The troubled company also sold its air taxi enterprise Elevate last week. It used the same approach, in this case investing $75M into rival start-up Joby Aviation. Like Uber ATG, Elevate once was a core part of Uber’s vision for the future of transportation: autonomous and airborne when it needed to be and, thus, hyper fast, efficient and free of manual labor. That vision has now been nixed in favor of Uber CEO Dara Khosrowshahi’s desire to drop expensive moon-shots and make the company profitable as quickly as possible.
It could pay off. Uber is projected to have its first profitable quarter ever in 2021. If the pandemic wanes and social distancing restrictions lift, the company could witness ridership snap back to pre-COVID and bring with it a wave of impressive returns. Industry analyst Frost and Sullivan published a study last week suggesting that ride-hailing, along with car-sharing and bike-sharing, is primed to bounce back post-COVID, as people return to work and city life goes back to normal. The shared mobility market could reach $1.55Trn by 2030.
Uber stock is already up 81% year-to-date. Shedding the immense expense of investing in self-driving cars could be just the boost it needs to make it a darling of the stock market in 2021, much like Tesla has been in 2020. The electric carmaker’s shares are up 616% year-to-date.
However, dropping ATG comes at a cost, too.
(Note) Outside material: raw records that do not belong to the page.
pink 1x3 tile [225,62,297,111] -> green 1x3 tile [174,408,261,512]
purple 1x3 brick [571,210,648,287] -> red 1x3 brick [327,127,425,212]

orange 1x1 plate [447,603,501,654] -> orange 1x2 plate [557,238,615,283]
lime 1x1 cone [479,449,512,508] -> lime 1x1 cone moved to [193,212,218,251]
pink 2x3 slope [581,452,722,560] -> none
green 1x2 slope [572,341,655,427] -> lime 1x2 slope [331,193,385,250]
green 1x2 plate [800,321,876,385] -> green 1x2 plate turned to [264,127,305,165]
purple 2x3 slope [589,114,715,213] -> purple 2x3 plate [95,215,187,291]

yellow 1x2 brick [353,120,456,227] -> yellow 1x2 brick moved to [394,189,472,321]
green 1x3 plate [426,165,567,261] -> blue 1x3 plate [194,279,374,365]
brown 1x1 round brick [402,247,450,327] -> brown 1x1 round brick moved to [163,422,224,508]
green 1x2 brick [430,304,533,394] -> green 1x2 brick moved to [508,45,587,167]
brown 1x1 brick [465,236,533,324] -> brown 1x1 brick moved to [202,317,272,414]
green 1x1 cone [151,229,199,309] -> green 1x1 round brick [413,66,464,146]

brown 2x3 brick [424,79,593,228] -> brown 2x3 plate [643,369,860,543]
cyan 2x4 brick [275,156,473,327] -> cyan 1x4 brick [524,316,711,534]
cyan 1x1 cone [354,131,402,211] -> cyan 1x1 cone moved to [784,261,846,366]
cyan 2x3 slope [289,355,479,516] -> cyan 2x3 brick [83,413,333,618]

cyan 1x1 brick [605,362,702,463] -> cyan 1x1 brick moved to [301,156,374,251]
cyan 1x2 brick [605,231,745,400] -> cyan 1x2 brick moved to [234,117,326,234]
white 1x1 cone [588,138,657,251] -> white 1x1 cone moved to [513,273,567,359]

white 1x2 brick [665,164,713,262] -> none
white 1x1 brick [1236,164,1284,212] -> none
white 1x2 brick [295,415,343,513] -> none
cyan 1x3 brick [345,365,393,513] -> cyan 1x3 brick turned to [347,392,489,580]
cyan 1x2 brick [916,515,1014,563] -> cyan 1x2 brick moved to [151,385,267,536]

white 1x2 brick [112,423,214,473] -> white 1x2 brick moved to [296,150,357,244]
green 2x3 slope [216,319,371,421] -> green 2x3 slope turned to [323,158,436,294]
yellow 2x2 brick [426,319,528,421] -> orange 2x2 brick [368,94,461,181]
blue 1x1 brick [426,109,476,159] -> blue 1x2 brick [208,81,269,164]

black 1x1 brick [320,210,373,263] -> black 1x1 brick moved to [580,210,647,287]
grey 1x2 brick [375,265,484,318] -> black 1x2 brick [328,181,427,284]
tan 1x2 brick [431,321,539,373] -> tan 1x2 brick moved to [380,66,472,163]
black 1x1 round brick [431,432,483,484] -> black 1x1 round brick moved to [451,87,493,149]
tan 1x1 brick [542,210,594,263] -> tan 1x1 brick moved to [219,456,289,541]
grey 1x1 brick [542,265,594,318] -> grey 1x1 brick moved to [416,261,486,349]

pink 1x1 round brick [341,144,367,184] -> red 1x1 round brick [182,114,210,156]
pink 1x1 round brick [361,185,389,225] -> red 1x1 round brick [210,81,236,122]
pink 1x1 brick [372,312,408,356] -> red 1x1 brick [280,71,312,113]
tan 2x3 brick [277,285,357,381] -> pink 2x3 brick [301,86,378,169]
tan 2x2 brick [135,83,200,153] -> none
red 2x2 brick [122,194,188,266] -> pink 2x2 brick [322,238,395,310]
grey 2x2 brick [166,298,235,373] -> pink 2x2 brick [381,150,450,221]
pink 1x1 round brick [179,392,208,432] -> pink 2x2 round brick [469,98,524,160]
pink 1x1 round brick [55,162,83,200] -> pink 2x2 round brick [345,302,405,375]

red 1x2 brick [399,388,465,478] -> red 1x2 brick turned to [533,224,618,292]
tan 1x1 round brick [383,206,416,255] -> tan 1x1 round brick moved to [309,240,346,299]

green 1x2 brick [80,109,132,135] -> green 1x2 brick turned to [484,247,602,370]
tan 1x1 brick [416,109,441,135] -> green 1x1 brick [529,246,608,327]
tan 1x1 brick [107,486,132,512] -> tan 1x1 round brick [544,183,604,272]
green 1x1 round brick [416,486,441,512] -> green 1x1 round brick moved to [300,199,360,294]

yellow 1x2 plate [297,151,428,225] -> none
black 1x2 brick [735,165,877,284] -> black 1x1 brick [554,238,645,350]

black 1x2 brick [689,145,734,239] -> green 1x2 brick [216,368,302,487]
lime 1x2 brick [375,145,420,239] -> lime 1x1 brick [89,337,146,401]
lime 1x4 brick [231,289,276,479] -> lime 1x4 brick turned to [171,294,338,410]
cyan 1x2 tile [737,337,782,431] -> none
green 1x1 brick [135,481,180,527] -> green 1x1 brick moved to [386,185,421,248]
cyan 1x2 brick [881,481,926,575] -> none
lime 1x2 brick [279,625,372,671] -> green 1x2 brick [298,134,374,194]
Khosrowshani may achieve short-term profitability faster but he also jeopardizes the ability to eliminate his company’s single largest expense. Drivers account for 80% of Uber’s total operating cost per mile. Surrendering Uber ATG means the company is stuck with drivers for the foreseeable future. Don’t expect to see it initiating any Waymo type pilots or commercialized services anytime soon. It no longer has the in-house capacity.
Moreover, whenever the technology arrives in the future, Uber will have to pay Aurora for it, even though it’s a part owner. That’s trading one expense (the driver) for another (the technology). Worse yet, Aurora’s autonomous vehicle technology may not be the best AV solution on the market when Uber goes driverless. In that case, Uber’s investment into Aurora would be doubly costly. These are the types of big decisions and course corrections that CEOs must make. Either Khosrowshahi is right, or the ghosts of Uber ATG will soon come back to haunt him.